Paul Travers
Analyst · Bradley Woods. Please proceed with your question
So, the M4000, which is the one with the optical see-through, will carry up. It's about a 2,499 price point. We haven't finalized that either, but that's what we're thinking right now. So, it's a significant rise in price. It'll do a lot of what the M400 can do. However, with the optical see-through display, sometimes it's not as handy to do remote support, in fact, it's not; it's probably not as good, because an occluded display is better there, but there's other applications where you're looking at stuff in the real world and you want the digital world to be overlaid on top of it and seeing it, so that you're not having to think about picture and picture kinds of things. So, if you think about looking into an occluded display, or even at a laptop, right, you look over at the laptop and then you decide what you're going to do based upon you're seeing there, and then you go back to the real world, and you're going to try to remember it. Even though your eyes are just moving a little ways, that's what happens on an M400 today. The M4000, you'll look out in the real world, and the information will be floating out in front of you in the real world, and so, it makes it so that the odds of getting something wrong go down a fair bit, but it takes time to write software to do that kind of feature set, that AR kinds of advanced feature sets.
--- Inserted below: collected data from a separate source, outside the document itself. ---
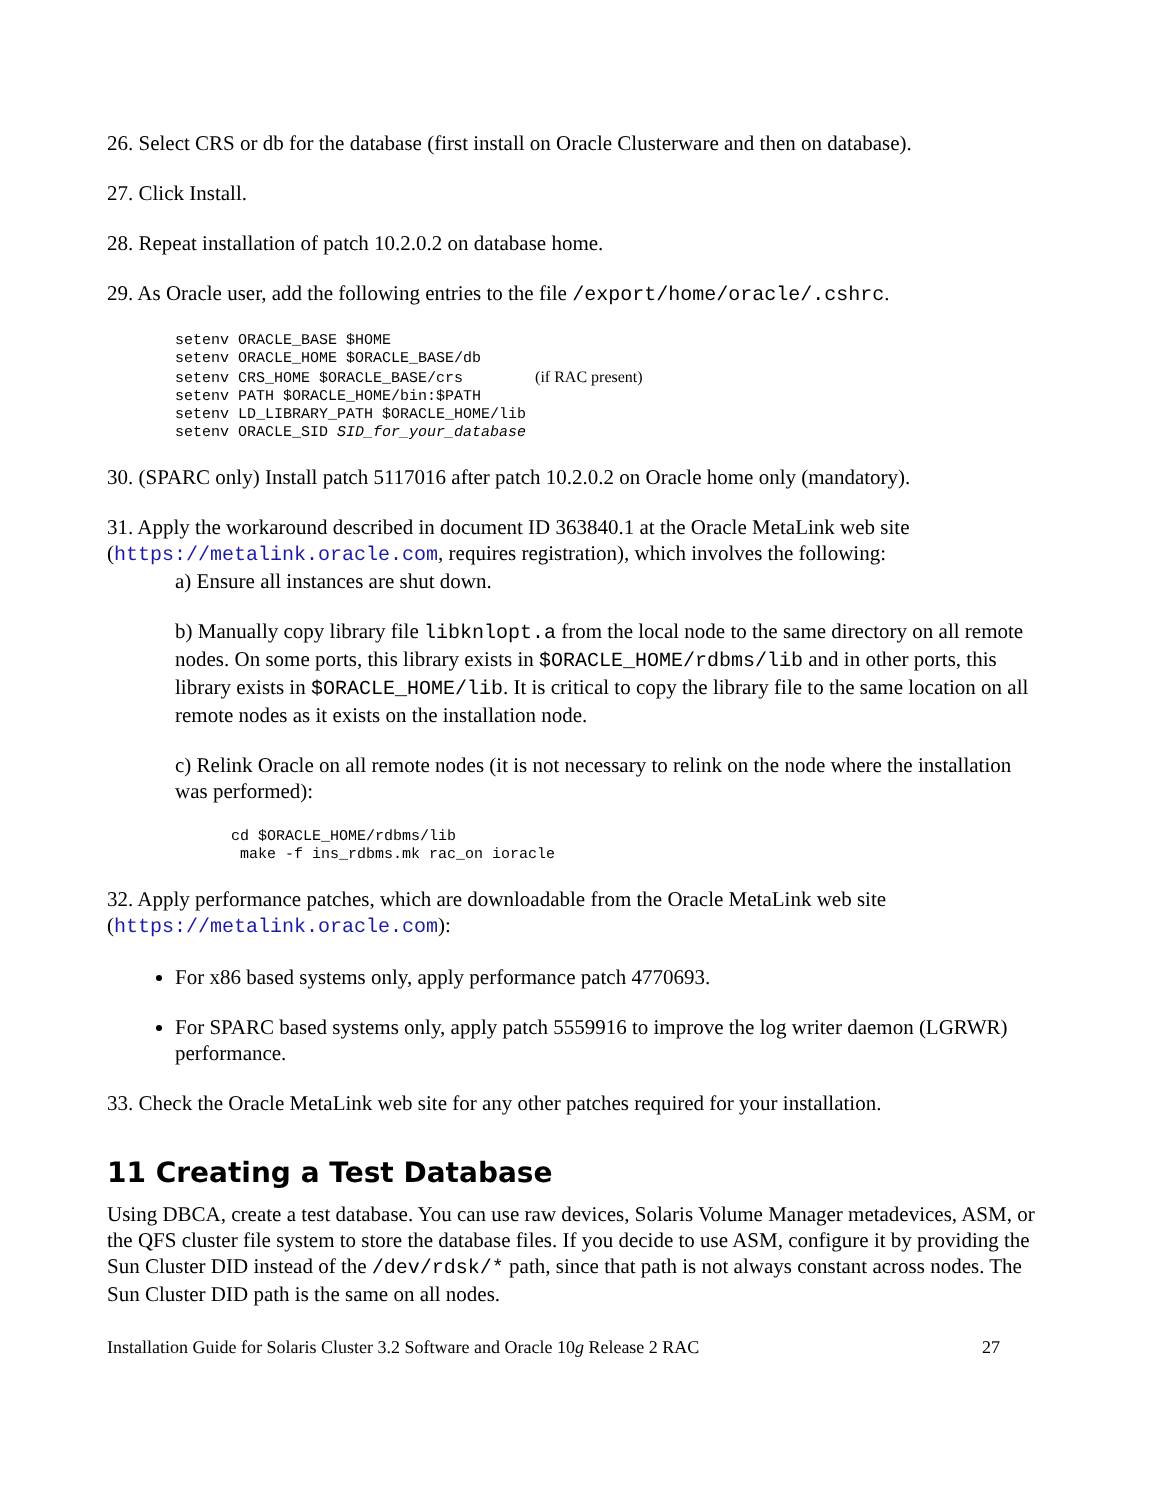26. Select CRS or db for the database (first install on Oracle Clusterware and then on database).
27. Click Install.
28. Repeat installation of patch 10.2.0.2 on database home.
29. As Oracle user, add the following entries to the file /export/home/oracle/.cshrc.
setenv ORACLE_BASE $HOME
setenv ORACLE_HOME $ORACLE_BASE/db
setenv CRS_HOME $ORACLE_BASE/crs        (if RAC present)
setenv PATH $ORACLE_HOME/bin:$PATH
setenv LD_LIBRARY_PATH $ORACLE_HOME/lib
setenv ORACLE_SID SID_for_your_database
30. (SPARC only) Install patch 5117016 after patch 10.2.0.2 on Oracle home only (mandatory).
31. Apply the workaround described in document ID 363840.1 at the Oracle MetaLink web site (https://metalink.oracle.com, requires registration), which involves the following:
a) Ensure all instances are shut down.
b) Manually copy library file libknlopt.a from the local node to the same directory on all remote nodes. On some ports, this library exists in $ORACLE_HOME/rdbms/lib and in other ports, this library exists in $ORACLE_HOME/lib. It is critical to copy the library file to the same location on all remote nodes as it exists on the installation node.
c) Relink Oracle on all remote nodes (it is not necessary to relink on the node where the installation was performed):
cd $ORACLE_HOME/rdbms/lib
 make -f ins_rdbms.mk rac_on ioracle
32. Apply performance patches, which are downloadable from the Oracle MetaLink web site (https://metalink.oracle.com):
For x86 based systems only, apply performance patch 4770693.
For SPARC based systems only, apply patch 5559916 to improve the log writer daemon (LGRWR) performance.
33. Check the Oracle MetaLink web site for any other patches required for your installation.
11 Creating a Test Database
Using DBCA, create a test database. You can use raw devices, Solaris Volume Manager metadevices, ASM, or the QFS cluster file system to store the database files. If you decide to use ASM, configure it by providing the Sun Cluster DID instead of the /dev/rdsk/* path, since that path is not always constant across nodes. The Sun Cluster DID path is the same on all nodes.
Installation Guide for Solaris Cluster 3.2 Software and Oracle 10g Release 2 RAC 27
So, out of the gate, the M4000 and the M400 we think are going to coexist very, very well together. There's going to be people that want to pay for that ability to get higher performance and more accuracy, and there'll be people that absolutely love the fact that what they're getting on an M400 with this super bright, beautiful display that's occluded, that allows you to able to read it well for remote support kinds of applications, they'll be more than happy with that. So, they'll coexist. There'll be a reasonably large difference in price between the two, and people will pick based on their needs, we think.